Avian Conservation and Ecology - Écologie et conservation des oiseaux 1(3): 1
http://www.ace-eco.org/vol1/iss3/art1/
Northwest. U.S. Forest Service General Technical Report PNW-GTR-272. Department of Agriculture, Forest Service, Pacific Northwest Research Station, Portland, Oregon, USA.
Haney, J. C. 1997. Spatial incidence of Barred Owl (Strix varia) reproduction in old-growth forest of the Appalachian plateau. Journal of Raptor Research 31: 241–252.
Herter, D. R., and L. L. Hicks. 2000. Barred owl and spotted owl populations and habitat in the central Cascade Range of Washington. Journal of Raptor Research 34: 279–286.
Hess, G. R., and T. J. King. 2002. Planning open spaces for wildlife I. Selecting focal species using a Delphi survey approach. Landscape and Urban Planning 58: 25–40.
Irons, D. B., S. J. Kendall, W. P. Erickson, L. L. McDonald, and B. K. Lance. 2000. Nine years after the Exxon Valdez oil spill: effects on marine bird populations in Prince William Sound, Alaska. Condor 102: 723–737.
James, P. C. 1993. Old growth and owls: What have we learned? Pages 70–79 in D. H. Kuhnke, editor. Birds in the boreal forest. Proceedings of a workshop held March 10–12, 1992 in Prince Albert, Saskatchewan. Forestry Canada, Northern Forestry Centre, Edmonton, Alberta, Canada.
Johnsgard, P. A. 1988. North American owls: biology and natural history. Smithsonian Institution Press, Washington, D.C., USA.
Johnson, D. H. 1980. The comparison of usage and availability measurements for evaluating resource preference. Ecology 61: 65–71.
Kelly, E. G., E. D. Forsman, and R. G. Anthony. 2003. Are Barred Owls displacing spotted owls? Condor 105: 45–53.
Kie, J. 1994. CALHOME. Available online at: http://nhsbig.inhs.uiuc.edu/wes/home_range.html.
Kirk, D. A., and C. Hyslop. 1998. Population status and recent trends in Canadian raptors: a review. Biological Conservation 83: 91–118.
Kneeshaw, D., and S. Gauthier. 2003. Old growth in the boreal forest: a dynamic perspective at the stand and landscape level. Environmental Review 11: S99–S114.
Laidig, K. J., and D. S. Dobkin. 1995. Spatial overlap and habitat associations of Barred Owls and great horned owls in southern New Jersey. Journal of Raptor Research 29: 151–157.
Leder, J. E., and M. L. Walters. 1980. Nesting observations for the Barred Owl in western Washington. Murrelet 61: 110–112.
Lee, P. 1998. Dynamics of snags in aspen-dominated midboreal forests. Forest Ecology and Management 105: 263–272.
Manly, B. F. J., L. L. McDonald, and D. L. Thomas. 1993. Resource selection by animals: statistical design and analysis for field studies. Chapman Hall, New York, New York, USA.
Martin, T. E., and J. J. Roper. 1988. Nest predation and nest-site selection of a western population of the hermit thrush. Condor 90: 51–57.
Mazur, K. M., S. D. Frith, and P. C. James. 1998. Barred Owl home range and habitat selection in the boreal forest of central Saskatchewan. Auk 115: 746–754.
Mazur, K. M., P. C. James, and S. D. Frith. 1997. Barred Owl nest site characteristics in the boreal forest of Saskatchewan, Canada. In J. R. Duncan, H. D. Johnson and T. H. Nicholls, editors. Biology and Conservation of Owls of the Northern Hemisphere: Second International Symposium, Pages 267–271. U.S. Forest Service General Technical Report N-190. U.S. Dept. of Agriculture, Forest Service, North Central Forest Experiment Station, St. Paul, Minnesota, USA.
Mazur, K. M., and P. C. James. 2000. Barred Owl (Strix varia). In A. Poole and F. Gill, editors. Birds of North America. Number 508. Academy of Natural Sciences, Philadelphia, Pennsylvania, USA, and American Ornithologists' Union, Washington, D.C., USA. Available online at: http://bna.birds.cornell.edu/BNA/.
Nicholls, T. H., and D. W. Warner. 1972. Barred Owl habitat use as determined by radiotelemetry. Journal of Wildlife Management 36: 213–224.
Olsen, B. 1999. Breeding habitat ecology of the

- - - - -

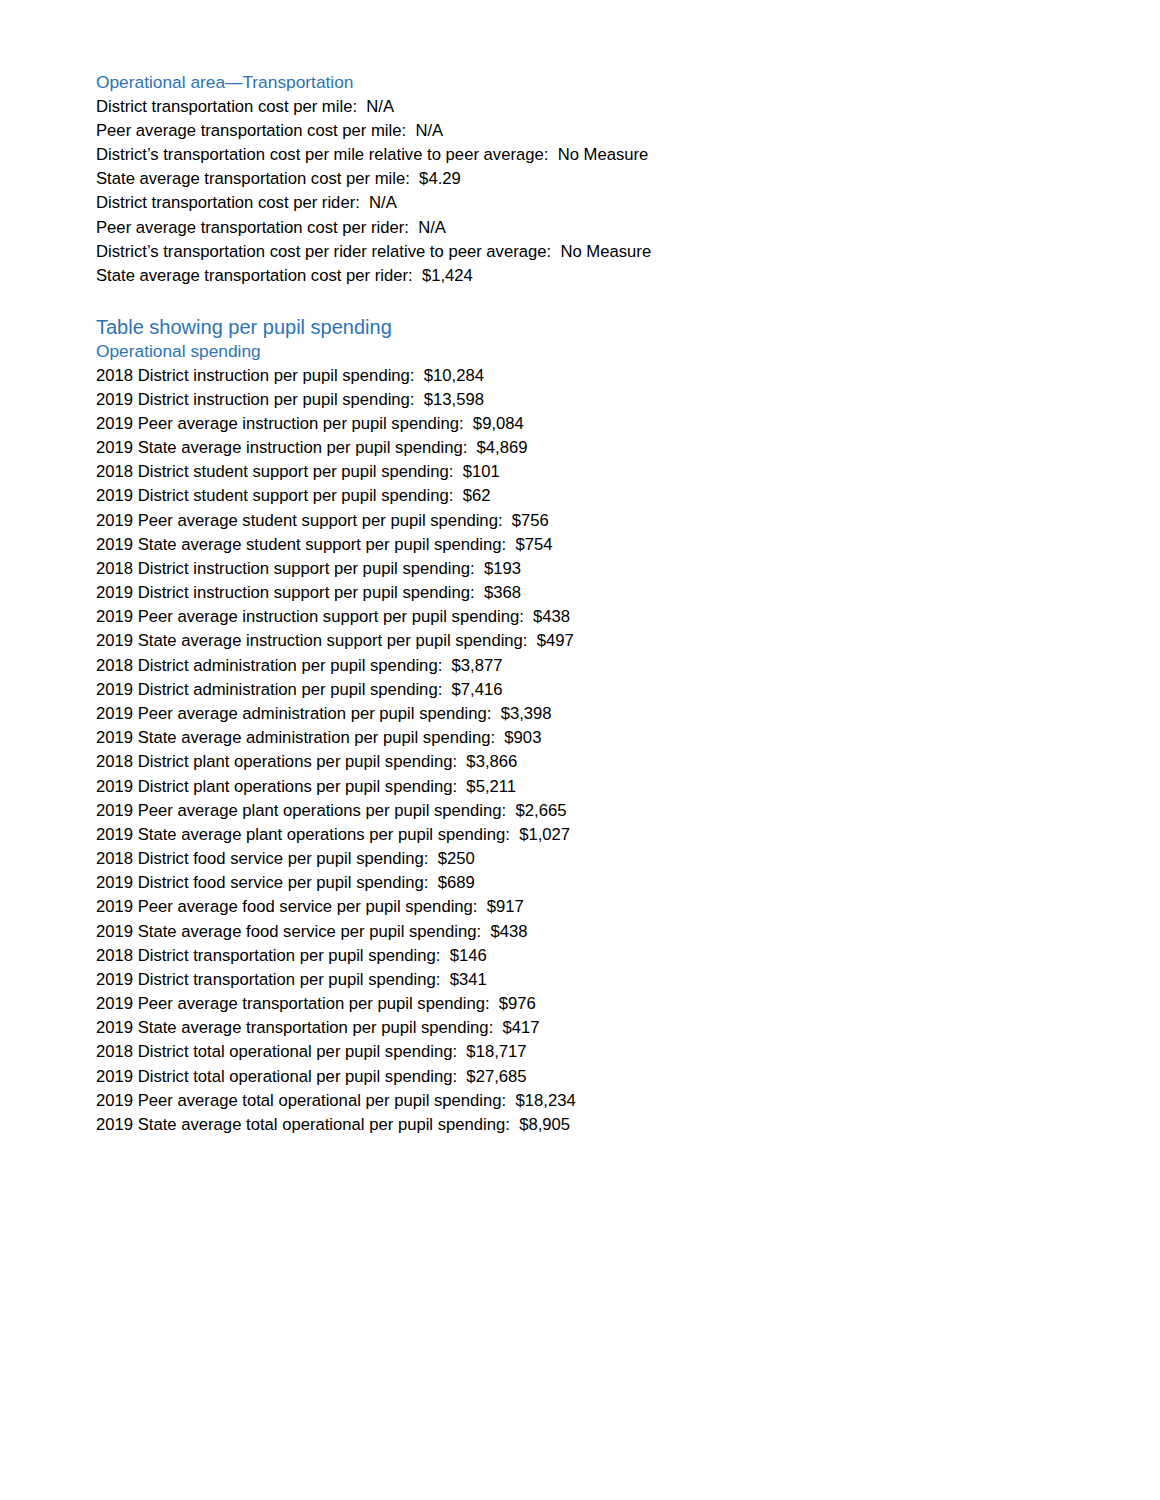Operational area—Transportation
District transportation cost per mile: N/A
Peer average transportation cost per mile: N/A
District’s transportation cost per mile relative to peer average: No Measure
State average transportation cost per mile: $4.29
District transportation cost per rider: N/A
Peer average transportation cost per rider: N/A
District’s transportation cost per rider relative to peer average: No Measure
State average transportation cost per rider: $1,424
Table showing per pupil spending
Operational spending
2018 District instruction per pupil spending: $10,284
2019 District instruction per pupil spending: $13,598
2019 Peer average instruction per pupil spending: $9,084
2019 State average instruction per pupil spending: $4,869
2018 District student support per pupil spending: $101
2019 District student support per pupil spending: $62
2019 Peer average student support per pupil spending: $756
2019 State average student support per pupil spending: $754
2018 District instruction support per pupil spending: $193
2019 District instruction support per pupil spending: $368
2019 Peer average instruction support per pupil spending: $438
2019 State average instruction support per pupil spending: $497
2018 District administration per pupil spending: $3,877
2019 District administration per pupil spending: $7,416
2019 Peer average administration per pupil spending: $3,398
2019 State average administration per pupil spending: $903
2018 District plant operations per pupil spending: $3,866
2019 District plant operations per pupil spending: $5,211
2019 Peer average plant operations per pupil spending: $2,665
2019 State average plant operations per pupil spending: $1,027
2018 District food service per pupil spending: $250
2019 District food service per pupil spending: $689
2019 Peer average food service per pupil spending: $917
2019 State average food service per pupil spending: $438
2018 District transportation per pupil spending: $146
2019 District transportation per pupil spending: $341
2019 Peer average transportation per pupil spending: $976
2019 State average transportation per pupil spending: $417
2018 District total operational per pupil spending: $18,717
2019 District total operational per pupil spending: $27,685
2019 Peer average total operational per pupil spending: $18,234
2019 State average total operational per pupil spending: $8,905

- - - - -

* What to work on: Take the entries above and return only the lines from the one with "2019 Peer average total" to the one with "2019 State average total", both included, unchanged.

* Answer to the exercise:
2019 Peer average total operational per pupil spending: $18,234
2019 State average total operational per pupil spending: $8,905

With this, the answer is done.